Collected data:
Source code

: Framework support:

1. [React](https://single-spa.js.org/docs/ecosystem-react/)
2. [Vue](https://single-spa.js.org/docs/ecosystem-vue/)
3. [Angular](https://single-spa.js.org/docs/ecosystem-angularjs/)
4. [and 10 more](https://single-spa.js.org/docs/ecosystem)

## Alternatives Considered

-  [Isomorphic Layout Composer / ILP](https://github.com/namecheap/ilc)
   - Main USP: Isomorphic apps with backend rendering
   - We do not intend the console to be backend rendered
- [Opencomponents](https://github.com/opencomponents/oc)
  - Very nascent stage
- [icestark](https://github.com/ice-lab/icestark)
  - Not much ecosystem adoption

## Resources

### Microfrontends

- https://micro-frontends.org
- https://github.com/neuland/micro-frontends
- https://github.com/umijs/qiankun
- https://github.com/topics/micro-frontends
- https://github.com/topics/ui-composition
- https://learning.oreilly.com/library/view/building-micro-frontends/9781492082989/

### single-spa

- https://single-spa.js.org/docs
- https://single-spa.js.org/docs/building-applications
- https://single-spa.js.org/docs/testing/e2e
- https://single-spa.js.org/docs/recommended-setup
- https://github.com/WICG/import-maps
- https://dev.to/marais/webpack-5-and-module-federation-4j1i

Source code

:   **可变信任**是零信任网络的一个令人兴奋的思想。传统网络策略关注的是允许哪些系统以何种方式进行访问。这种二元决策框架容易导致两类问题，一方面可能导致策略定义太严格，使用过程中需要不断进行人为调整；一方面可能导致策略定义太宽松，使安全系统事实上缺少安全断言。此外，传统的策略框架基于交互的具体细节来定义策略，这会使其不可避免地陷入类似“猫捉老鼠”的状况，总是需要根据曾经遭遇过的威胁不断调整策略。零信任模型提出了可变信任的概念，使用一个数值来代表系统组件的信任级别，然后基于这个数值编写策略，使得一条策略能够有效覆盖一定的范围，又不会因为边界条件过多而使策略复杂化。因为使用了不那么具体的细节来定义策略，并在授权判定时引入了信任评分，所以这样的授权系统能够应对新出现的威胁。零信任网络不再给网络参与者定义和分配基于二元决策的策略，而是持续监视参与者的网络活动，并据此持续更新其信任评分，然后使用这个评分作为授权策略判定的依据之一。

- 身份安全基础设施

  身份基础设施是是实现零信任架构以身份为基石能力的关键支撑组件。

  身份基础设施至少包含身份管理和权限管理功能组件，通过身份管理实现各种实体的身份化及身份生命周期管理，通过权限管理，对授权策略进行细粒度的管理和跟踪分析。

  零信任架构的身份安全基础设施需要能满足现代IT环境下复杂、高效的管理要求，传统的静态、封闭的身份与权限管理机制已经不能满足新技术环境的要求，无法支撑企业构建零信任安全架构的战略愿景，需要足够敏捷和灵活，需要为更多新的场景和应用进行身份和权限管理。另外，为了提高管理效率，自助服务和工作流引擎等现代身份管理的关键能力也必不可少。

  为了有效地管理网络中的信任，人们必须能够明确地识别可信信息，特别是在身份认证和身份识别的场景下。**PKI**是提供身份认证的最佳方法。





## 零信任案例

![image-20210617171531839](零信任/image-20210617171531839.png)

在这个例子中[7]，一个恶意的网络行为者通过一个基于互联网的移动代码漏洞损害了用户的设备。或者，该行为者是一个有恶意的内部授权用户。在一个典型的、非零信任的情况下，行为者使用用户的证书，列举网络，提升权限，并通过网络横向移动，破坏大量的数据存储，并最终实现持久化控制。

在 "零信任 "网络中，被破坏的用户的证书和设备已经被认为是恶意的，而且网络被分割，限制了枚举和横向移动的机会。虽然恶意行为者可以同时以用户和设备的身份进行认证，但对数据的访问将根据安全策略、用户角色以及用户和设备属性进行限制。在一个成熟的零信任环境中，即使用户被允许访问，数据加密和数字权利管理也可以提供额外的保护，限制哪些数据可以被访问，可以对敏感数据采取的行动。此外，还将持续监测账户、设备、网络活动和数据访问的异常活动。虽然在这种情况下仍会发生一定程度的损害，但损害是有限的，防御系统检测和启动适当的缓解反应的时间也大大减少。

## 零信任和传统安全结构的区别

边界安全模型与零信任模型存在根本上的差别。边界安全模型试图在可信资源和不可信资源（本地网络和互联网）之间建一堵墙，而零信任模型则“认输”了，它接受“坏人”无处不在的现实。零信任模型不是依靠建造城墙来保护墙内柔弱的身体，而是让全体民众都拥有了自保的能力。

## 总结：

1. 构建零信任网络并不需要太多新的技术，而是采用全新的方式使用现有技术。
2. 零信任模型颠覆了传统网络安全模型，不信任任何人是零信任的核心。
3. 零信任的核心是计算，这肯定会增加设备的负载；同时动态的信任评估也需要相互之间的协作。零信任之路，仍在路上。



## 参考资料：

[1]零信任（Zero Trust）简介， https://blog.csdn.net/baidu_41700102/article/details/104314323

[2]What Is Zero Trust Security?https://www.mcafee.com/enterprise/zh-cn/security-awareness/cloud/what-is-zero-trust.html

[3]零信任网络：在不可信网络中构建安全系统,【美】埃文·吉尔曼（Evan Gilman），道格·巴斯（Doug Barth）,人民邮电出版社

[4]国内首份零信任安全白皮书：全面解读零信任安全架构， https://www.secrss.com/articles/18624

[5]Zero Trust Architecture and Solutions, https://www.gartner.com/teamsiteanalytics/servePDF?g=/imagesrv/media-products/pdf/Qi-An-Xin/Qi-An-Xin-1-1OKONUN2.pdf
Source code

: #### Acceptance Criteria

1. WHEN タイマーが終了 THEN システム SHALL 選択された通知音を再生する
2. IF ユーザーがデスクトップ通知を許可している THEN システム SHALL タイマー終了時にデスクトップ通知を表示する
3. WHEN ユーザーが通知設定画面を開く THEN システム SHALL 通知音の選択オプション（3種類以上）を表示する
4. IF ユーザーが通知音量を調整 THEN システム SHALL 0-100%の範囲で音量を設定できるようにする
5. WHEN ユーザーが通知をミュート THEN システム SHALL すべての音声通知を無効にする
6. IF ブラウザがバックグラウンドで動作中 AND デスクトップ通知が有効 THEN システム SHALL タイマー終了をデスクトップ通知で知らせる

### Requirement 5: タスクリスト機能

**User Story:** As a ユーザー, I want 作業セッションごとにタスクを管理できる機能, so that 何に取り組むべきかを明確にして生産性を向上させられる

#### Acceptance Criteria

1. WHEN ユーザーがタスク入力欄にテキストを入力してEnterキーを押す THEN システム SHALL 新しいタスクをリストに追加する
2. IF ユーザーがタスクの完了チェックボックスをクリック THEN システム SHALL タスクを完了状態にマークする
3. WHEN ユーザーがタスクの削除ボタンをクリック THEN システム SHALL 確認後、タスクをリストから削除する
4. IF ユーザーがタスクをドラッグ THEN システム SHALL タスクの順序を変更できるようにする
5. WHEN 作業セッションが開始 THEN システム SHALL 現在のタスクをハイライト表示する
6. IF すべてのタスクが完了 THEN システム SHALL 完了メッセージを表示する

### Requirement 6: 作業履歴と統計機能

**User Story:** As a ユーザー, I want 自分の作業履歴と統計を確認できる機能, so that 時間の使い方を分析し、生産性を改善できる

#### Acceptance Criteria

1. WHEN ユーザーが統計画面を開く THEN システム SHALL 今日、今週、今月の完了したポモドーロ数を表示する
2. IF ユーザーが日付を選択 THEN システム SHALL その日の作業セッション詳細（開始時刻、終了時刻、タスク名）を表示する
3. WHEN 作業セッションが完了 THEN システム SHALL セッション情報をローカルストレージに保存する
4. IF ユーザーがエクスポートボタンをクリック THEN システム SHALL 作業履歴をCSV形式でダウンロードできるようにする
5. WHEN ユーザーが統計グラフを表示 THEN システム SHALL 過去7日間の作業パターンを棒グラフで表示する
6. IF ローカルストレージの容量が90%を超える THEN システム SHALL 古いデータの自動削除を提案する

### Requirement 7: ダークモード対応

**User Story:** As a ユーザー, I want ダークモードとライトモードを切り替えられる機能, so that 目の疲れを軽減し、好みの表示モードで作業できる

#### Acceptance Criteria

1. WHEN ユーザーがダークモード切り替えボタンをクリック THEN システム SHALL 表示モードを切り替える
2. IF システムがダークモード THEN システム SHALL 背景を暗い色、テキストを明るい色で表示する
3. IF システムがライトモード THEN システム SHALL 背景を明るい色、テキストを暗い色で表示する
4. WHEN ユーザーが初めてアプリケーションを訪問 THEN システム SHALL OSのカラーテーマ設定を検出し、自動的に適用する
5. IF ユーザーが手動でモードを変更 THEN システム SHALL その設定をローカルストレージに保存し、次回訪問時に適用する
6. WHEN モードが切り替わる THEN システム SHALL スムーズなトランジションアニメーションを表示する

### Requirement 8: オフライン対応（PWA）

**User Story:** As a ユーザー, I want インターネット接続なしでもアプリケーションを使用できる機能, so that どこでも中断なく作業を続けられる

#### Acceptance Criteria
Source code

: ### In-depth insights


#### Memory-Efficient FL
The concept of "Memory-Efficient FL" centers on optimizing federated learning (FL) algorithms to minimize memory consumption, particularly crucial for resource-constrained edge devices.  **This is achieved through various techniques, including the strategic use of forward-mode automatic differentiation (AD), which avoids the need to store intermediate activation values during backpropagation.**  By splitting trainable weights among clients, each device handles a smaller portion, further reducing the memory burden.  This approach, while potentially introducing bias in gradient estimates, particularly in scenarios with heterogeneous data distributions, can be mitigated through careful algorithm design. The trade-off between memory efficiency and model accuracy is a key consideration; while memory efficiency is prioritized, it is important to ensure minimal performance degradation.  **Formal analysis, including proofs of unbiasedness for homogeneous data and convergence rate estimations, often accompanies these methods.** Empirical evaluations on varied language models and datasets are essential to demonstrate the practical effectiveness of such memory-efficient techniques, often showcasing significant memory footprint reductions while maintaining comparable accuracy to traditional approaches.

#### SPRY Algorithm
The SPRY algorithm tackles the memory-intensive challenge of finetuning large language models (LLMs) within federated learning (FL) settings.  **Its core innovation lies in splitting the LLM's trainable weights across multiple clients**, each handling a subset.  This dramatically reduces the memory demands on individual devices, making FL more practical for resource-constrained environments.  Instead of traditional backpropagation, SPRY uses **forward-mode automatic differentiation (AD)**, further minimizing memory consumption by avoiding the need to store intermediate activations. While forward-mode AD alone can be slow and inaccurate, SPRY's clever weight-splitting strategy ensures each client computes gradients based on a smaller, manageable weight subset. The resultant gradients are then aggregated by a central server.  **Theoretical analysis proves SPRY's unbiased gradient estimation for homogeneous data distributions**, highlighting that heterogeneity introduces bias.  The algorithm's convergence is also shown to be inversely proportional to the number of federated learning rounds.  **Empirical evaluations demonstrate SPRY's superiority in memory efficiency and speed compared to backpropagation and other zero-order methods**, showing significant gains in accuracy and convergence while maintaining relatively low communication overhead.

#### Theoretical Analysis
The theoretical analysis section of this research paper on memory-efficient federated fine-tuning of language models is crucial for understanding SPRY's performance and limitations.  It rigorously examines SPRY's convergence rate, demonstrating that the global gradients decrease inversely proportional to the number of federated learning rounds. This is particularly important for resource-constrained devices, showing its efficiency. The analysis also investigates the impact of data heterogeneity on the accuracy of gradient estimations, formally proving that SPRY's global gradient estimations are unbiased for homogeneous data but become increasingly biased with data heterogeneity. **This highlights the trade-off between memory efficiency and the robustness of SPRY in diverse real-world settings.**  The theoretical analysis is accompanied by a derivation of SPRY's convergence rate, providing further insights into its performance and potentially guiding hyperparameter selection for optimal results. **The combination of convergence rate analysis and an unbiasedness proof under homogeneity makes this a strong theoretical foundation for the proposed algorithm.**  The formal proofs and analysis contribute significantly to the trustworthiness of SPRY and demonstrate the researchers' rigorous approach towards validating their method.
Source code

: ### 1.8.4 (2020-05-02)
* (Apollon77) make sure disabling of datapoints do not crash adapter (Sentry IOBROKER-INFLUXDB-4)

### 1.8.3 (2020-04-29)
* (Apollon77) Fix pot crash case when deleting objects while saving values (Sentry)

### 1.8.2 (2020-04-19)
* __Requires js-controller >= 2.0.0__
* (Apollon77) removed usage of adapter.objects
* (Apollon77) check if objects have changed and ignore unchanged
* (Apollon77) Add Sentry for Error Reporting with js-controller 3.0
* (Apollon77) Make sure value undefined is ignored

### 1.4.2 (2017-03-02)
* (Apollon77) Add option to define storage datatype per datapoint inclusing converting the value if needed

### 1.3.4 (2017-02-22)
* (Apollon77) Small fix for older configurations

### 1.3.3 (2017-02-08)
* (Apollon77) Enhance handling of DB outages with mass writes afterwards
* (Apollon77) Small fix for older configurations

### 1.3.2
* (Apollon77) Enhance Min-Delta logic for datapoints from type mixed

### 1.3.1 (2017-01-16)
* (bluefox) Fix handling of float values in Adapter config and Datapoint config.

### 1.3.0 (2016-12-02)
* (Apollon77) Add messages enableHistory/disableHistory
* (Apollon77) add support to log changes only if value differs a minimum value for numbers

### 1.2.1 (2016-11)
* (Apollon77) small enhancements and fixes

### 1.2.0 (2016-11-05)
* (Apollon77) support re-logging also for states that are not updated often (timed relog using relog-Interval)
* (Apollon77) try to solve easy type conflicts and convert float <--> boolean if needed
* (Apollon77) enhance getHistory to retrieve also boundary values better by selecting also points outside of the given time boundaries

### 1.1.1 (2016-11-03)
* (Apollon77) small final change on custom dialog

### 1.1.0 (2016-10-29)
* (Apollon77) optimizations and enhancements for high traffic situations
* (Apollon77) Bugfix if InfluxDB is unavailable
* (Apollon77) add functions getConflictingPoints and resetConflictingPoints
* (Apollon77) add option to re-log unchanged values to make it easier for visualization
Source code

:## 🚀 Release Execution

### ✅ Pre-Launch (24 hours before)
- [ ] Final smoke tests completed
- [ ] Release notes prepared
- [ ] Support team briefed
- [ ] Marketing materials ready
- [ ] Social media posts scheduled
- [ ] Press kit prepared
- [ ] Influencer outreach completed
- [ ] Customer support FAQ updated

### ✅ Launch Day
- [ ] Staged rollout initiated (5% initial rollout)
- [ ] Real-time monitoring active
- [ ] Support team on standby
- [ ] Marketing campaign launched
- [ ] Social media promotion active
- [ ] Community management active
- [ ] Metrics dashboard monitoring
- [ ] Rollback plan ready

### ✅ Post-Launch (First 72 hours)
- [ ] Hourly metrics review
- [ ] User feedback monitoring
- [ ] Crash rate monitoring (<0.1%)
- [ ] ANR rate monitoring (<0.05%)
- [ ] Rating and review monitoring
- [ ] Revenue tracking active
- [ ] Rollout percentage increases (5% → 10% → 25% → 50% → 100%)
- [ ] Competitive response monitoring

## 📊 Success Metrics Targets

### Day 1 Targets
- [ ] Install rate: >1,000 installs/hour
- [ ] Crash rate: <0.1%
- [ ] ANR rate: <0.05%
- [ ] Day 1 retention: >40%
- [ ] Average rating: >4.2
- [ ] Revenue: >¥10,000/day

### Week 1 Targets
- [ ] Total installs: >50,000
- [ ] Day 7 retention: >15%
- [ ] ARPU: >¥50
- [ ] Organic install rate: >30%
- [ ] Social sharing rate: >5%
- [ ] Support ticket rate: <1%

● **Task brief**: From the entries above, give again exactly the lines running from the line with "so that 時間の使い方を分析し、生産性を改善できる" to the line with "#### Memory-Efficient FL"; include both of those lines.

● **Result of this exercise**:
**User Story:** As a ユーザー, I want 自分の作業履歴と統計を確認できる機能, so that 時間の使い方を分析し、生産性を改善できる

#### Acceptance Criteria

1. WHEN ユーザーが統計画面を開く THEN システム SHALL 今日、今週、今月の完了したポモドーロ数を表示する
2. IF ユーザーが日付を選択 THEN システム SHALL その日の作業セッション詳細（開始時刻、終了時刻、タスク名）を表示する
3. WHEN 作業セッションが完了 THEN システム SHALL セッション情報をローカルストレージに保存する
4. IF ユーザーがエクスポートボタンをクリック THEN システム SHALL 作業履歴をCSV形式でダウンロードできるようにする
5. WHEN ユーザーが統計グラフを表示 THEN システム SHALL 過去7日間の作業パターンを棒グラフで表示する
6. IF ローカルストレージの容量が90%を超える THEN システム SHALL 古いデータの自動削除を提案する

### Requirement 7: ダークモード対応

**User Story:** As a ユーザー, I want ダークモードとライトモードを切り替えられる機能, so that 目の疲れを軽減し、好みの表示モードで作業できる

#### Acceptance Criteria

1. WHEN ユーザーがダークモード切り替えボタンをクリック THEN システム SHALL 表示モードを切り替える
2. IF システムがダークモード THEN システム SHALL 背景を暗い色、テキストを明るい色で表示する
3. IF システムがライトモード THEN システム SHALL 背景を明るい色、テキストを暗い色で表示する
4. WHEN ユーザーが初めてアプリケーションを訪問 THEN システム SHALL OSのカラーテーマ設定を検出し、自動的に適用する
5. IF ユーザーが手動でモードを変更 THEN システム SHALL その設定をローカルストレージに保存し、次回訪問時に適用する
6. WHEN モードが切り替わる THEN システム SHALL スムーズなトランジションアニメーションを表示する

### Requirement 8: オフライン対応（PWA）

**User Story:** As a ユーザー, I want インターネット接続なしでもアプリケーションを使用できる機能, so that どこでも中断なく作業を続けられる

#### Acceptance Criteria
Source code

: ### In-depth insights


#### Memory-Efficient FL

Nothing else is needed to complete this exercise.